Saved data entries:

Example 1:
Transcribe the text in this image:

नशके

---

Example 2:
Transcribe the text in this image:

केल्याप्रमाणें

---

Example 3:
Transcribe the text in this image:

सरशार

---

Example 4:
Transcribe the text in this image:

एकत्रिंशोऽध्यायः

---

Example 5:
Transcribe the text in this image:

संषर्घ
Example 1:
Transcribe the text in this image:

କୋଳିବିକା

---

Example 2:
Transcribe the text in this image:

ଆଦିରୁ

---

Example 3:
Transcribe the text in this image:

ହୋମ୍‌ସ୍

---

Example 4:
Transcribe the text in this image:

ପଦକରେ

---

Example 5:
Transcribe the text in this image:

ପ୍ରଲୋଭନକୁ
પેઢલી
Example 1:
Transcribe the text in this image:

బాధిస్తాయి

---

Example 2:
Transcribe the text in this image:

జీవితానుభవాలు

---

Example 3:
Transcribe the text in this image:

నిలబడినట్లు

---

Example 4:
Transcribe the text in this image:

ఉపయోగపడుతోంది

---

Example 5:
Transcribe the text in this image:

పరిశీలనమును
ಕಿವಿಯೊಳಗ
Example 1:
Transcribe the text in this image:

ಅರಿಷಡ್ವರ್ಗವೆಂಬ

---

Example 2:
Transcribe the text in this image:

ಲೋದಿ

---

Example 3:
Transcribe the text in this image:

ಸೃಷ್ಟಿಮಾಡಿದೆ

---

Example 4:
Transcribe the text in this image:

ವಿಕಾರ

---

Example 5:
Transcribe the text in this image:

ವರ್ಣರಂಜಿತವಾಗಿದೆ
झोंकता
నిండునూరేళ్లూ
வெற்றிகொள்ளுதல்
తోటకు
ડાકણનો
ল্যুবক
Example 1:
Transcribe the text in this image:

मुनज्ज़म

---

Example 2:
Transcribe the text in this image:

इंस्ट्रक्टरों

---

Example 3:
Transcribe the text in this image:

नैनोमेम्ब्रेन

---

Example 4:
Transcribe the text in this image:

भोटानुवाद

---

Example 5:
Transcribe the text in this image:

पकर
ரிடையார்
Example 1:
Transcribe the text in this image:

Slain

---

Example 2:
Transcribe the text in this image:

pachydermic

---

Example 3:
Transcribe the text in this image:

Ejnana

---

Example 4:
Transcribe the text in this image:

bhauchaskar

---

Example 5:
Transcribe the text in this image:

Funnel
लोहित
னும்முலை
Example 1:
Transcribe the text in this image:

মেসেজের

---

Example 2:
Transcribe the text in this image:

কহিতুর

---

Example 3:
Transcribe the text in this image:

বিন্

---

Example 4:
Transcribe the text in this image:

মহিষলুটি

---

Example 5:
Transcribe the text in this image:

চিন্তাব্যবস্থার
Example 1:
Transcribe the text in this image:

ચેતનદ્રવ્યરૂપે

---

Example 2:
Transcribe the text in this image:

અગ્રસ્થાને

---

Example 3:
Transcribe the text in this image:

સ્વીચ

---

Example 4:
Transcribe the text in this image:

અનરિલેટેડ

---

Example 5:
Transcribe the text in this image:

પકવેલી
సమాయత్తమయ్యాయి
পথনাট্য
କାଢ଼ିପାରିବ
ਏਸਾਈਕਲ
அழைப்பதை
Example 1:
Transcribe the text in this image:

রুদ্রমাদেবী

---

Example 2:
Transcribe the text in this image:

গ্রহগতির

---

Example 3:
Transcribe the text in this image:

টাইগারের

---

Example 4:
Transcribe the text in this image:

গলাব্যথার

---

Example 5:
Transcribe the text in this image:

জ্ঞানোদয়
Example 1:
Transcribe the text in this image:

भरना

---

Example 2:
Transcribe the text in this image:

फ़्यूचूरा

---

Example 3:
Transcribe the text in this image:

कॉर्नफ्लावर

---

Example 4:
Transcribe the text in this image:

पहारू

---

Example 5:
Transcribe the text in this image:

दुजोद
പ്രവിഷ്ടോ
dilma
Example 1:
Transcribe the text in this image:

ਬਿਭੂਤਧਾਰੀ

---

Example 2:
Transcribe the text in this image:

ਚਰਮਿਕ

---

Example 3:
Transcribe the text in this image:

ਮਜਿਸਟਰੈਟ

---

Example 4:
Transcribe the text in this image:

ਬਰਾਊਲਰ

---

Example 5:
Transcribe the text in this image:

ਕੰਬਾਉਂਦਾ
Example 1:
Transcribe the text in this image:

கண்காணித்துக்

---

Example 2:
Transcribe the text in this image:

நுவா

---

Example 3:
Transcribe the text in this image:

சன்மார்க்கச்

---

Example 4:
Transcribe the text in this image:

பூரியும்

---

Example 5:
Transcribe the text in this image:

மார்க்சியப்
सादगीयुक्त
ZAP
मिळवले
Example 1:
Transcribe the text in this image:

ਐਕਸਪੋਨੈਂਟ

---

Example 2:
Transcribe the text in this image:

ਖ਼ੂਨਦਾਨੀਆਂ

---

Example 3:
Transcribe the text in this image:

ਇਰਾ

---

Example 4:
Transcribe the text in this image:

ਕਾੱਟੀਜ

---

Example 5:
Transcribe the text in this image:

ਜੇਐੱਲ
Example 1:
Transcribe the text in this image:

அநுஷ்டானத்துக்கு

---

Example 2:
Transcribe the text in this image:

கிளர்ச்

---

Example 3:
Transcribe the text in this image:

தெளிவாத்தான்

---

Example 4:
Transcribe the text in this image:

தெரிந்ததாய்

■ What to do: All the records above need to be transcribed exactly and in full.

■ Task solution:
Example 1:
Transcribe the text in this image:

नशके

---

Example 2:
Transcribe the text in this image:

केल्याप्रमाणें

---

Example 3:
Transcribe the text in this image:

सरशार

---

Example 4:
Transcribe the text in this image:

एकत्रिंशोऽध्यायः

---

Example 5:
Transcribe the text in this image:

संषर्घ
Example 1:
Transcribe the text in this image:

କୋଳିବିକା

---

Example 2:
Transcribe the text in this image:

ଆଦିରୁ

---

Example 3:
Transcribe the text in this image:

ହୋମ୍‌ସ୍

---

Example 4:
Transcribe the text in this image:

ପଦକରେ

---

Example 5:
Transcribe the text in this image:

ପ୍ରଲୋଭନକୁ
પેઢલી
Example 1:
Transcribe the text in this image:

బాధిస్తాయి

---

Example 2:
Transcribe the text in this image:

జీవితానుభవాలు

---

Example 3:
Transcribe the text in this image:

నిలబడినట్లు

---

Example 4:
Transcribe the text in this image:

ఉపయోగపడుతోంది

---

Example 5:
Transcribe the text in this image:

పరిశీలనమును
ಕಿವಿಯೊಳಗ
Example 1:
Transcribe the text in this image:

ಅರಿಷಡ್ವರ್ಗವೆಂಬ

---

Example 2:
Transcribe the text in this image:

ಲೋದಿ

---

Example 3:
Transcribe the text in this image:

ಸೃಷ್ಟಿಮಾಡಿದೆ

---

Example 4:
Transcribe the text in this image:

ವಿಕಾರ

---

Example 5:
Transcribe the text in this image:

ವರ್ಣರಂಜಿತವಾಗಿದೆ
झोंकता
నిండునూరేళ్లూ
வெற்றிகொள்ளுதல்
తోటకు
ડાકણનો
ল্যুবক
Example 1:
Transcribe the text in this image:

मुनज्ज़म

---

Example 2:
Transcribe the text in this image:

इंस्ट्रक्टरों

---

Example 3:
Transcribe the text in this image:

नैनोमेम्ब्रेन

---

Example 4:
Transcribe the text in this image:

भोटानुवाद

---

Example 5:
Transcribe the text in this image:

पकर
ரிடையார்
Example 1:
Transcribe the text in this image:

Slain

---

Example 2:
Transcribe the text in this image:

pachydermic

---

Example 3:
Transcribe the text in this image:

Ejnana

---

Example 4:
Transcribe the text in this image:

bhauchaskar

---

Example 5:
Transcribe the text in this image:

Funnel
लोहित
னும்முலை
Example 1:
Transcribe the text in this image:

মেসেজের

---

Example 2:
Transcribe the text in this image:

কহিতুর

---

Example 3:
Transcribe the text in this image:

বিন্

---

Example 4:
Transcribe the text in this image:

মহিষলুটি

---

Example 5:
Transcribe the text in this image:

চিন্তাব্যবস্থার
Example 1:
Transcribe the text in this image:

ચેતનદ્રવ્યરૂપે

---

Example 2:
Transcribe the text in this image:

અગ્રસ્થાને

---

Example 3:
Transcribe the text in this image:

સ્વીચ

---

Example 4:
Transcribe the text in this image:

અનરિલેટેડ

---

Example 5:
Transcribe the text in this image:

પકવેલી
సమాయత్తమయ్యాయి
পথনাট্য
କାଢ଼ିପାରିବ
ਏਸਾਈਕਲ
அழைப்பதை
Example 1:
Transcribe the text in this image:

রুদ্রমাদেবী

---

Example 2:
Transcribe the text in this image:

গ্রহগতির

---

Example 3:
Transcribe the text in this image:

টাইগারের

---

Example 4:
Transcribe the text in this image:

গলাব্যথার

---

Example 5:
Transcribe the text in this image:

জ্ঞানোদয়
Example 1:
Transcribe the text in this image:

भरना

---

Example 2:
Transcribe the text in this image:

फ़्यूचूरा

---

Example 3:
Transcribe the text in this image:

कॉर्नफ्लावर

---

Example 4:
Transcribe the text in this image:

पहारू

---

Example 5:
Transcribe the text in this image:

दुजोद
പ്രവിഷ്ടോ
dilma
Example 1:
Transcribe the text in this image:

ਬਿਭੂਤਧਾਰੀ

---

Example 2:
Transcribe the text in this image:

ਚਰਮਿਕ

---

Example 3:
Transcribe the text in this image:

ਮਜਿਸਟਰੈਟ

---

Example 4:
Transcribe the text in this image:

ਬਰਾਊਲਰ

---

Example 5:
Transcribe the text in this image:

ਕੰਬਾਉਂਦਾ
Example 1:
Transcribe the text in this image:

கண்காணித்துக்

---

Example 2:
Transcribe the text in this image:

நுவா

---

Example 3:
Transcribe the text in this image:

சன்மார்க்கச்

---

Example 4:
Transcribe the text in this image:

பூரியும்

---

Example 5:
Transcribe the text in this image:

மார்க்சியப்
सादगीयुक्त
ZAP
मिळवले
Example 1:
Transcribe the text in this image:

ਐਕਸਪੋਨੈਂਟ

---

Example 2:
Transcribe the text in this image:

ਖ਼ੂਨਦਾਨੀਆਂ

---

Example 3:
Transcribe the text in this image:

ਇਰਾ

---

Example 4:
Transcribe the text in this image:

ਕਾੱਟੀਜ

---

Example 5:
Transcribe the text in this image:

ਜੇਐੱਲ
Example 1:
Transcribe the text in this image:

அநுஷ்டானத்துக்கு

---

Example 2:
Transcribe the text in this image:

கிளர்ச்

---

Example 3:
Transcribe the text in this image:

தெளிவாத்தான்

---

Example 4:
Transcribe the text in this image:

தெரிந்ததாய்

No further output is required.